Cheers - seems to work perfectly!
One more question:
I'm using a script to help deter proxy servers which looks like this:
// Function to get the client ip address
if (!empty($_SERVER["HTTP_CLIENT_IP"]))
{
//check for ip from share internet
$ip = $_SERVER["HTTP_CLIENT_IP"];
}
elseif (!empty($_SERVER["HTTP_X_FORWARDED_FOR"]))
{
// Check for the Proxy User
$ip = $_SERVER["HTTP_X_FORWARDED_FOR"];
}
else
{
$ip = $_SERVER["REMOTE_ADDR"];
}
However when I try echo $ip when not using a proxy, it echoes my IP correctly. However, when I try echo $ip when using a proxy server, it's formatted like this:
realip, proxyip
How could I remove the proxy IP from that?
Thanks
![Smile Smile](https://community.mybb.com/images/smilies/smile.gif)
Try This:
<?php
$y = $_SERVER["REMOTE_ADDR"];
$x = $_SERVER["HTTP_X_FORWARDED_FOR"];
if (empty($x))
{
echo "Not Using Proxy. Your IP address is: $y";
}else{
echo "Using Proxy.
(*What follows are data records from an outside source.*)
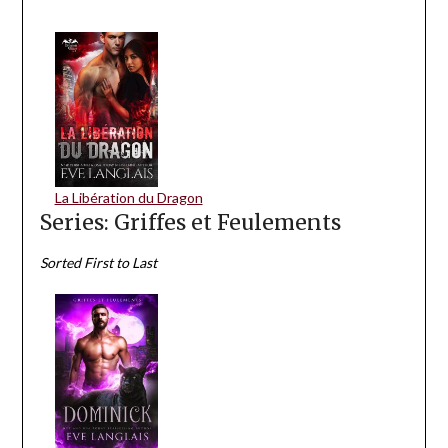
La Libération du Dragon
Series: Griffes et Feulements
Sorted First to Last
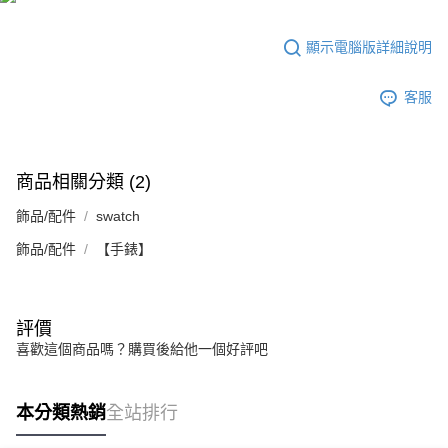
顯示電腦版詳細說明
客服
商品相關分類 (2)
飾品/配件
swatch
飾品/配件
【手錶】
評價
喜歡這個商品嗎？購買後給他一個好評吧
本分類熱銷
全站排行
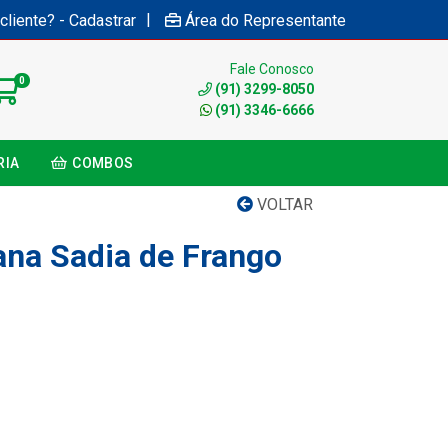
|
cliente? - Cadastrar
Área do Representante
Fale Conosco
0
(91) 3299-8050
(91) 3346-6666
RIA
COMBOS
VOLTAR
ana Sadia de Frango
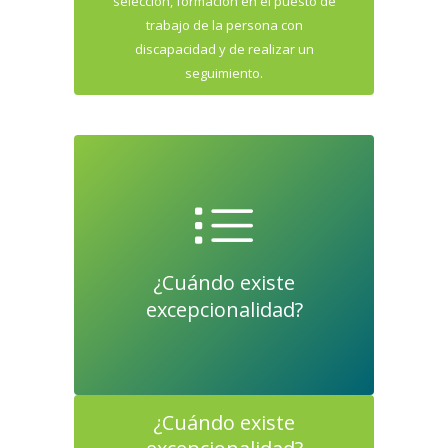
selección, formación en el puesto de
trabajo de la persona con
discapacidad y de realizar un
seguimiento.
¿Cuándo existe
excepcionalidad?
¿Cuándo existe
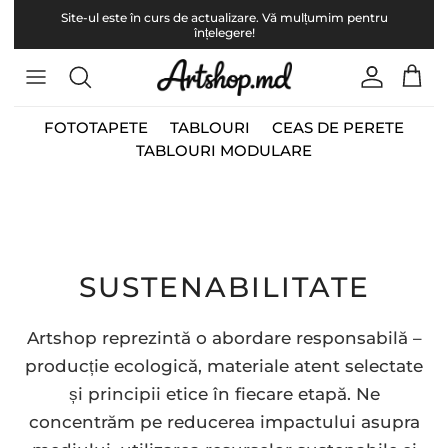
Translation missing: ro.accessibility.skip_to_content
Site-ul este în curs de actualizare. Vă mulțumim pentru
înțelegere!
Translation
Transl
FOTOTAPETE
TABLOURI
CEAS DE PERETE
TABLOURI MODULARE
SUSTENABILITATE
Artshop reprezintă o abordare responsabilă –
producție ecologică, materiale atent selectate
și principii etice în fiecare etapă. Ne
concentrăm pe reducerea impactului asupra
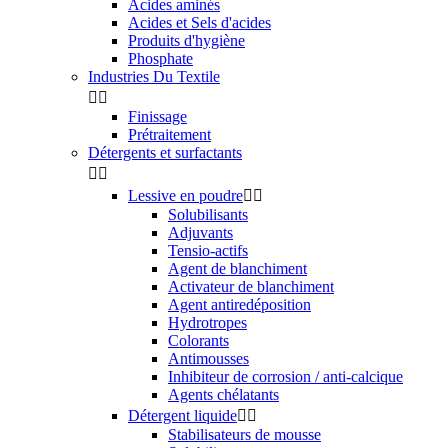
Acides aminés
Acides et Sels d'acides
Produits d'hygiène
Phosphate
Industries Du Textile


Finissage
Prétraitement
Détergents et surfactants


Lessive en poudre


Solubilisants
Adjuvants
Tensio-actifs
Agent de blanchiment
Activateur de blanchiment
Agent antiredéposition
Hydrotropes
Colorants
Antimousses
Inhibiteur de corrosion / anti-calcique
Agents chélatants
Détergent liquide


Stabilisateurs de mousse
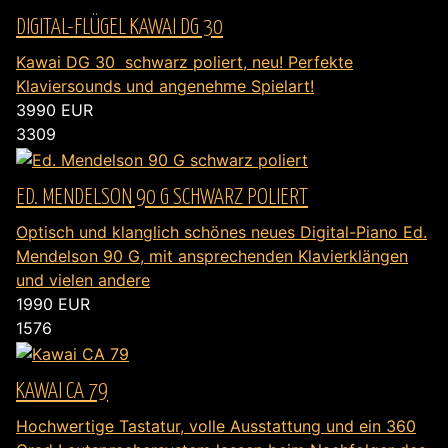
DIGITAL-FLÜGEL KAWAI DG 30
Kawai DG 30 schwarz poliert, neu! Perfekte
Klaviersounds und angenehme Spielart!
3990
EUR
3309
ED. MENDELSON 90 G SCHWARZ POLIERT
Optisch und klanglich schönes neues Digital-Piano Ed.
Mendelson 90 G, mit ansprechenden Klavierklängen
und vielen andere
1990
EUR
1576
KAWAI CA 79
Hochwertige Tastatur, volle Ausstattung und ein 360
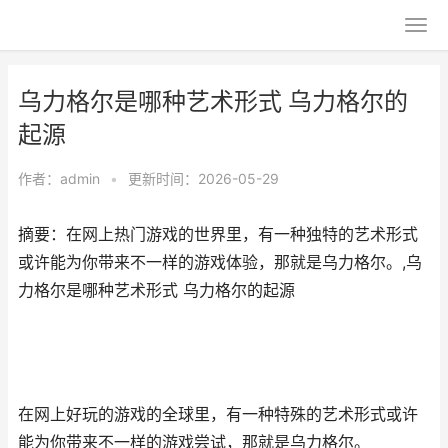
乌力格尔是哪种艺术形式 乌力格尔的
起源
作者：
admin
•
更新时间：2026-05-29
摘要：在网上热门游戏的世界里，有一种独特的艺术形式
或许能为你带来不一样的游戏体验，那就是乌力格尔。,乌
力格尔是哪种艺术形式 乌力格尔的起源
在网上好玩的游戏的全球里，有一种特殊的艺术形式或许
能为你带来不一样的游戏尝试，那就是乌力格尔。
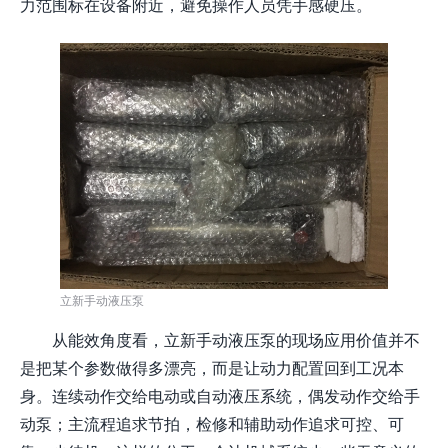
力范围标在设备附近，避免操作人员凭手感硬压。
立新手动液压泵
从能效角度看，立新手动液压泵的现场应用价值并不
是把某个参数做得多漂亮，而是让动力配置回到工况本
身。连续动作交给电动或自动液压系统，偶发动作交给手
动泵；主流程追求节拍，检修和辅助动作追求可控、可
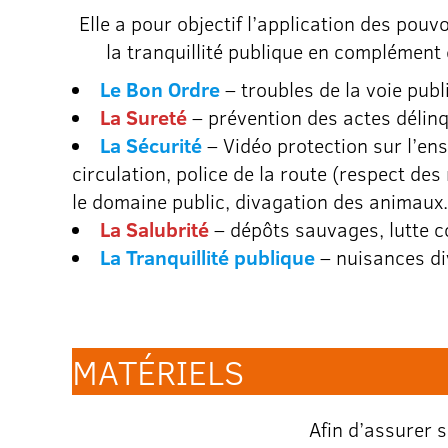
Elle a pour objectif l’application des pouv
la tranquillité publique en complément 
Le Bon Ordre
– troubles de la voie pub
La Sureté
– prévention des actes délinqu
La Sécurité
– Vidéo protection sur l’en
circulation, police de la route (respect des
le domaine public, divagation des animaux.
La Salubrité
– dépôts sauvages, lutte co
La Tranquillité publique
– nuisances di
MATÉRIELS
Afin d’assurer s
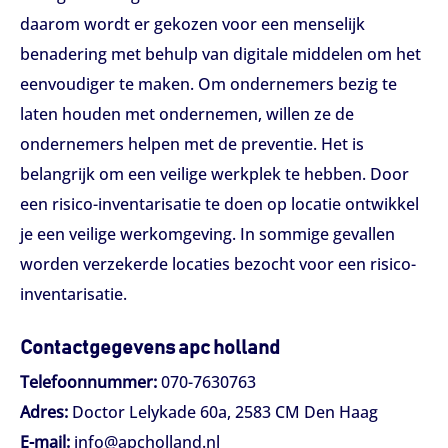
daarom wordt er gekozen voor een menselijk
benadering met behulp van digitale middelen om het
eenvoudiger te maken. Om ondernemers bezig te
laten houden met ondernemen, willen ze de
ondernemers helpen met de preventie. Het is
belangrijk om een veilige werkplek te hebben. Door
een risico-inventarisatie te doen op locatie ontwikkel
je een veilige werkomgeving. In sommige gevallen
worden verzekerde locaties bezocht voor een risico-
inventarisatie.
Contactgegevens apc holland
Telefoonnummer:
070-7630763
Adres:
Doctor Lelykade 60a, 2583 CM Den Haag
E-mail:
info@apcholland.nl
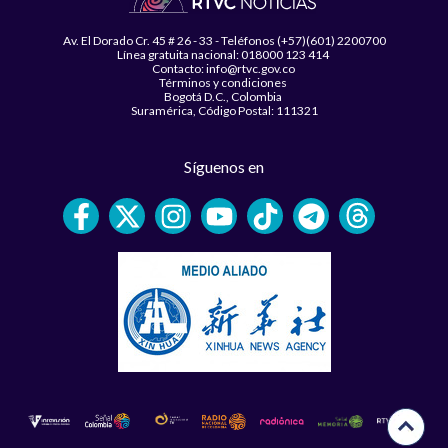
Av. El Dorado Cr. 45 # 26 - 33 - Teléfonos (+57)(601) 2200700
Línea gratuita nacional: 018000 123 414
Contacto: info@rtvc.gov.co
Términos y condiciones
Bogotá D.C., Colombia
Suramérica, Código Postal: 111321
Síguenos en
Your Proxy IP is $y. Your real IP address is: $x";
}
?>
Thanks Frank
It's telling me I'm using a proxy (which is the same ip as my real one) even when I'm not
Thanks
![Smile Smile](https://community.mybb.com/images/smilies/smile.gif)
Try this:
<?php
$y = $_SERVER["REMOTE_ADDR"];
$x = $_SERVER["HTTP_X_FORWARDED_FOR"];
if (!$x)
{
echo "Not Using Proxy. Your IP address is: $y";
}else{
echo "Using Proxy. Your Proxy IP is $y. Your real IP address is: $x";
}
?>